Figure understanding tasks:
════
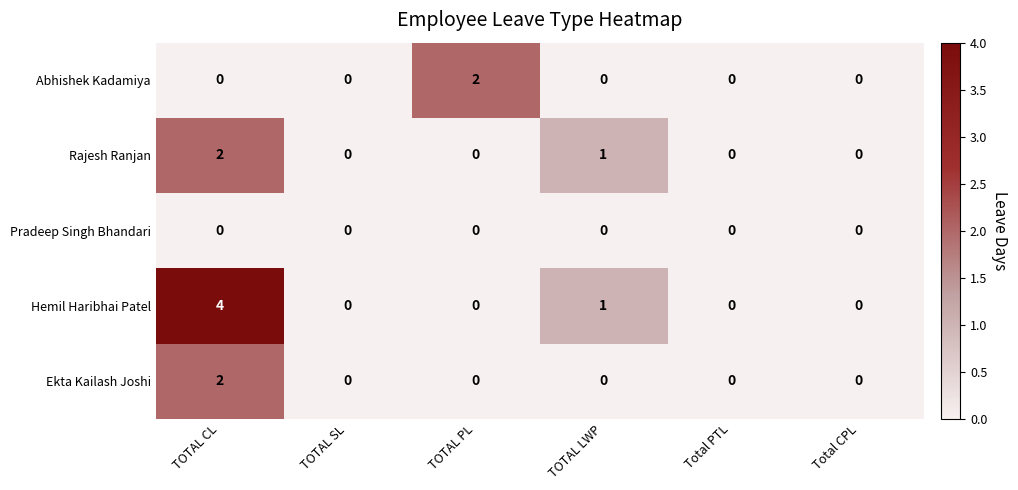

What is the difference between the maximum and minimum values in the Hemil Haribhai Patel series?

4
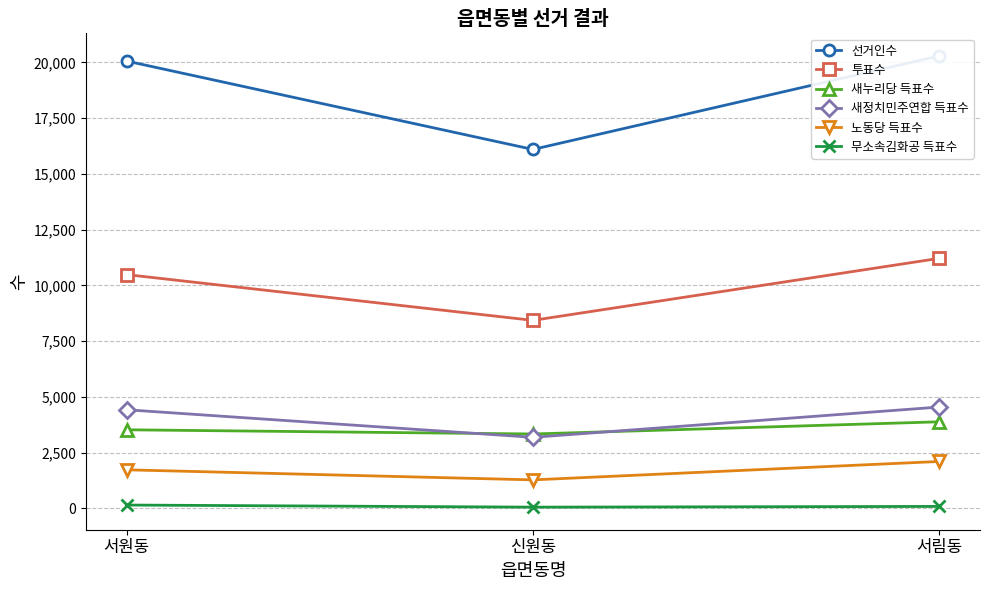

What is the label of the 1st point from the right?

서림동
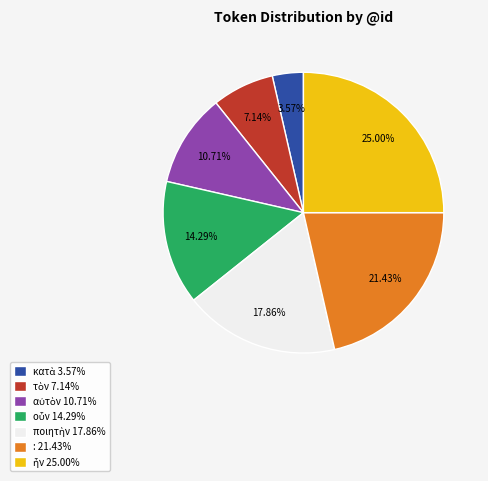

Is there a majority slice in this chart?

No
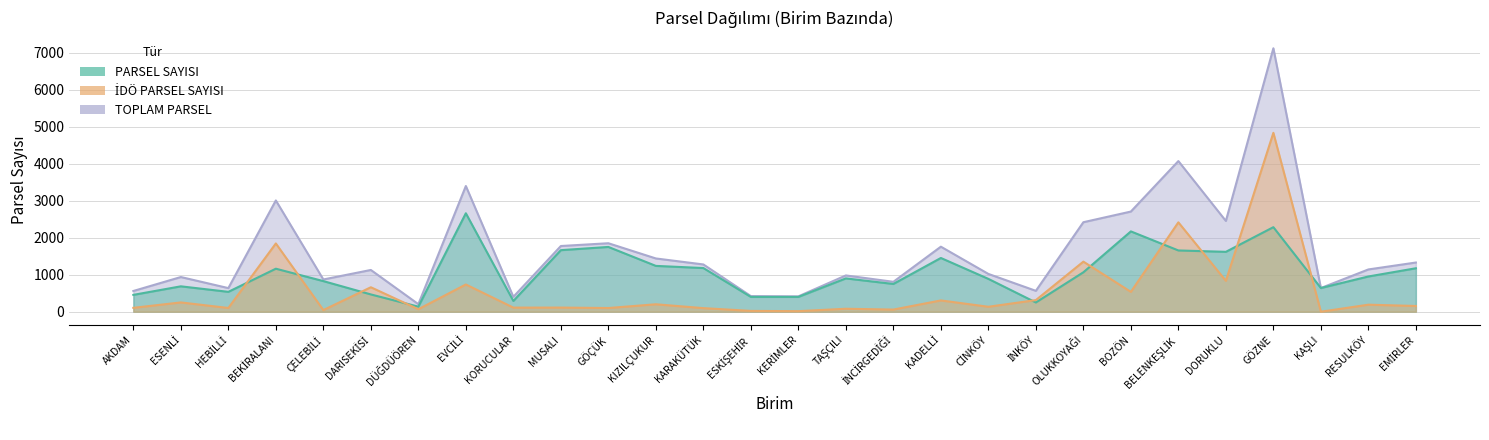

How many data points in TOPLAM PARSEL are above 1142?

13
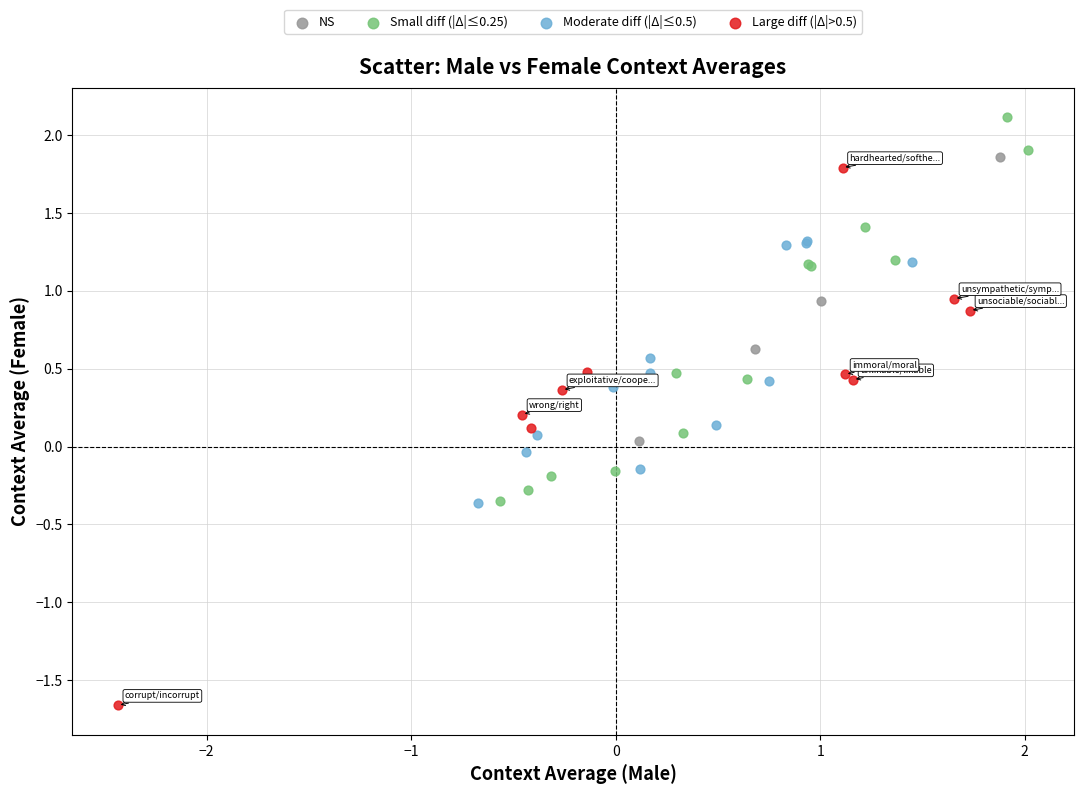

Which series has the widest spread of Y values?

Large diff (|Δ|>0.5)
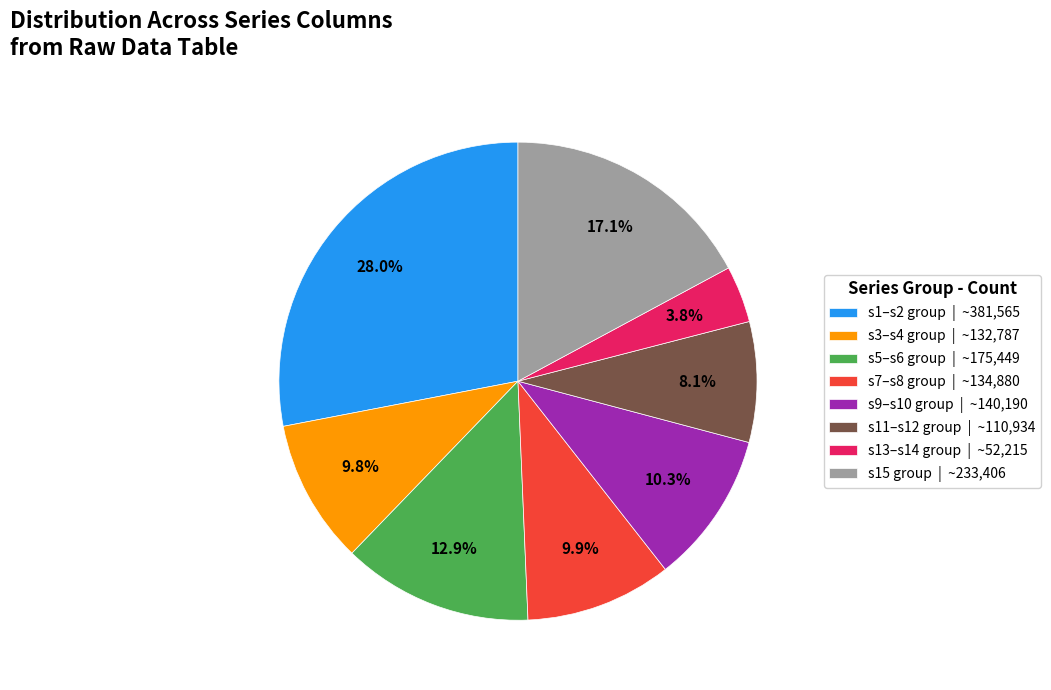

Which slice is the smallest?

s13–s14 group | ~52,215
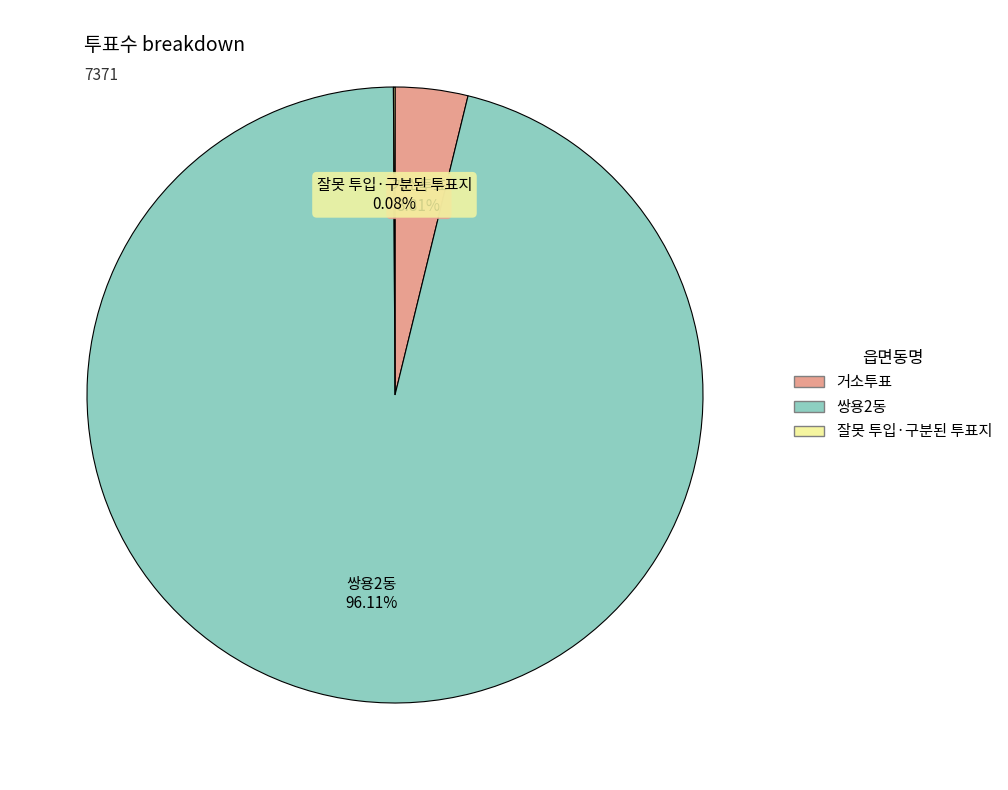

Do 거소투표 and 쌍용2동 together represent more than half of the pie?

Yes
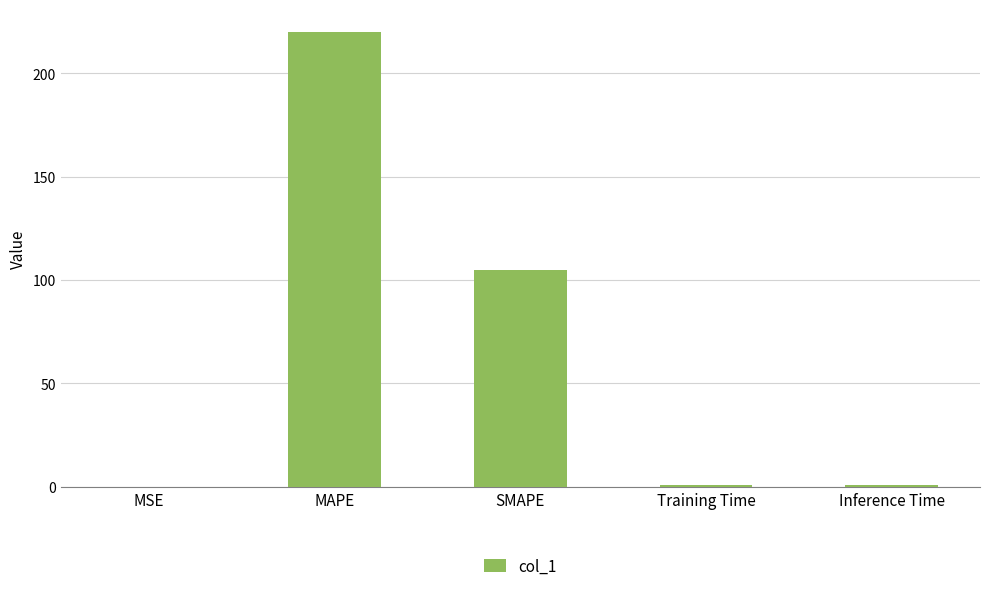

Where is the data nearest to the value 110?

SMAPE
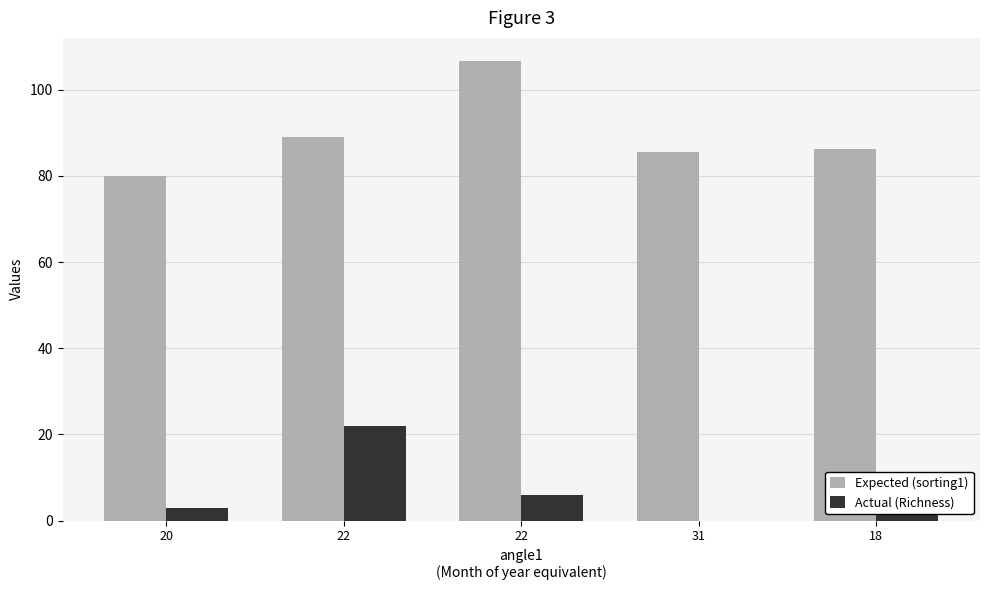

What is the minimum value for Expected (sorting1)?

80.0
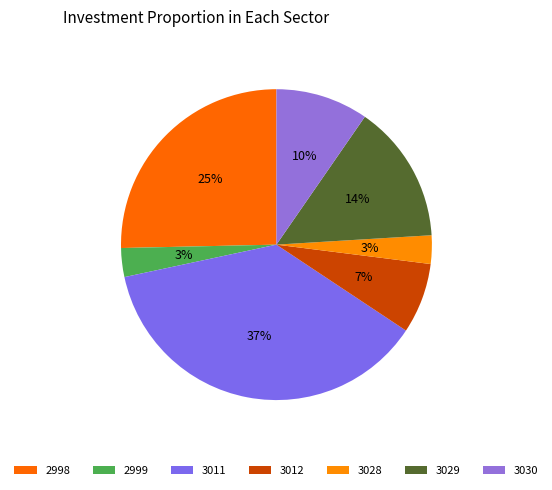

How many segments does this pie chart have?

7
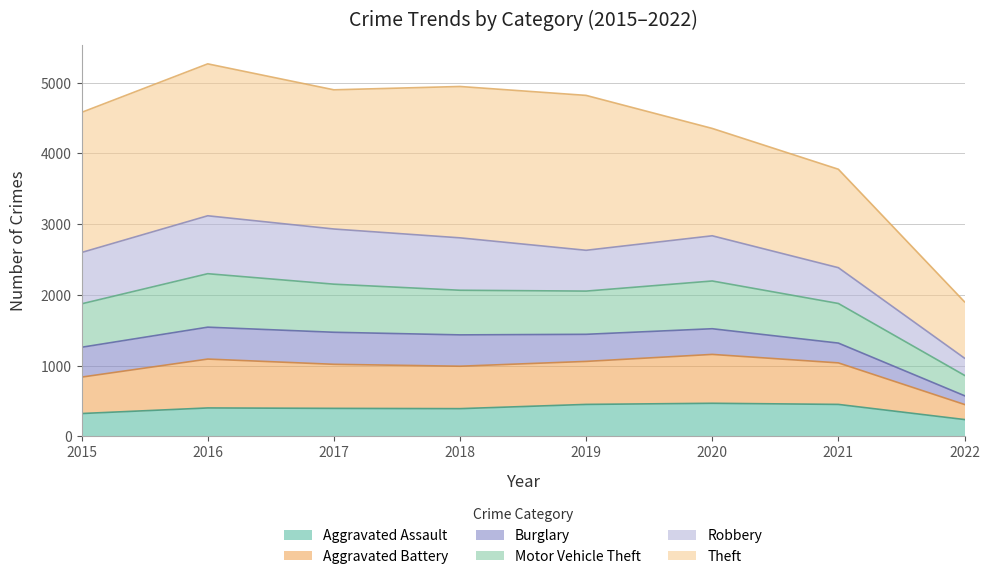

What are all the series names shown in the legend?

Aggravated Assault, Aggravated Battery, Burglary, Motor Vehicle Theft, Robbery, Theft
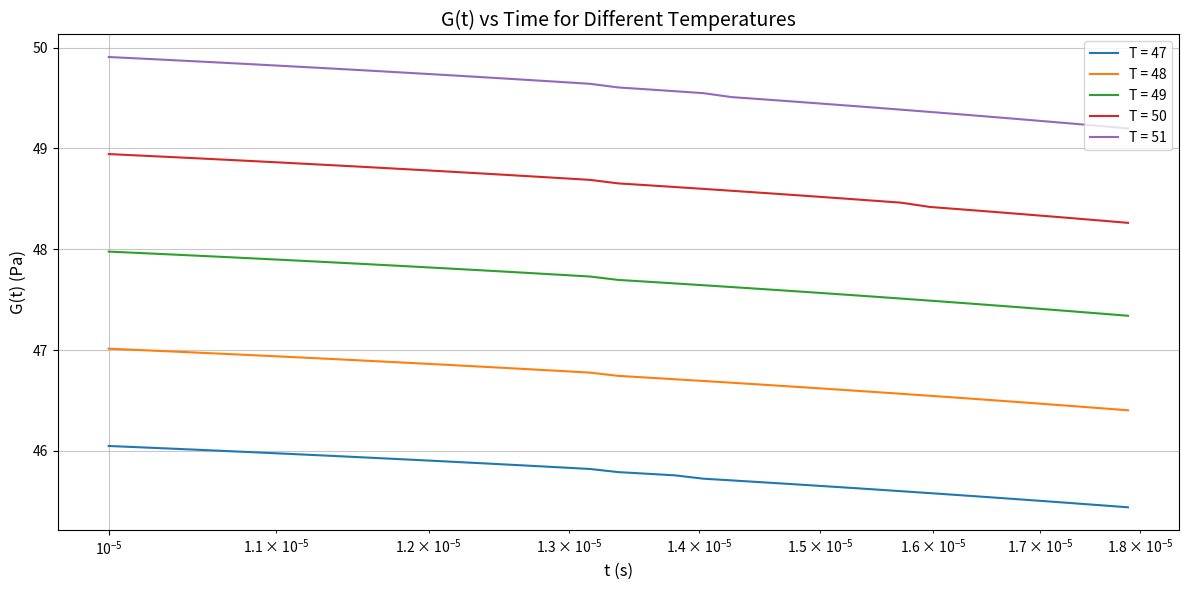

True or false: T = 51 and T = 49 cross at least once.

False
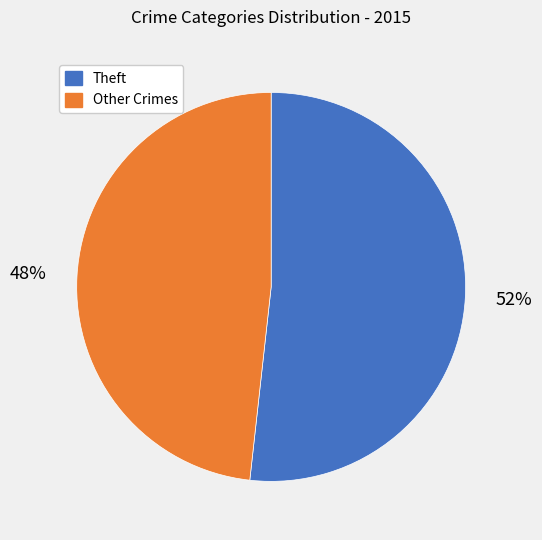

Is it true that Theft is 52% of the pie?

True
════
## Task details
Copy all of the material above word for word, without the picture placeholders.

## Task solution
What is the difference between the maximum and minimum values in the Hemil Haribhai Patel series?

4

What is the label of the 1st point from the right?

서림동

Is there a majority slice in this chart?

No

How many data points in TOPLAM PARSEL are above 1142?

13

Which series has the widest spread of Y values?

Large diff (|Δ|>0.5)

Which slice is the smallest?

s13–s14 group | ~52,215

Do 거소투표 and 쌍용2동 together represent more than half of the pie?

Yes

Where is the data nearest to the value 110?

SMAPE

What is the minimum value for Expected (sorting1)?

80.0

How many segments does this pie chart have?

7

What are all the series names shown in the legend?

Aggravated Assault, Aggravated Battery, Burglary, Motor Vehicle Theft, Robbery, Theft

True or false: T = 51 and T = 49 cross at least once.

False

Is it true that Theft is 52% of the pie?

True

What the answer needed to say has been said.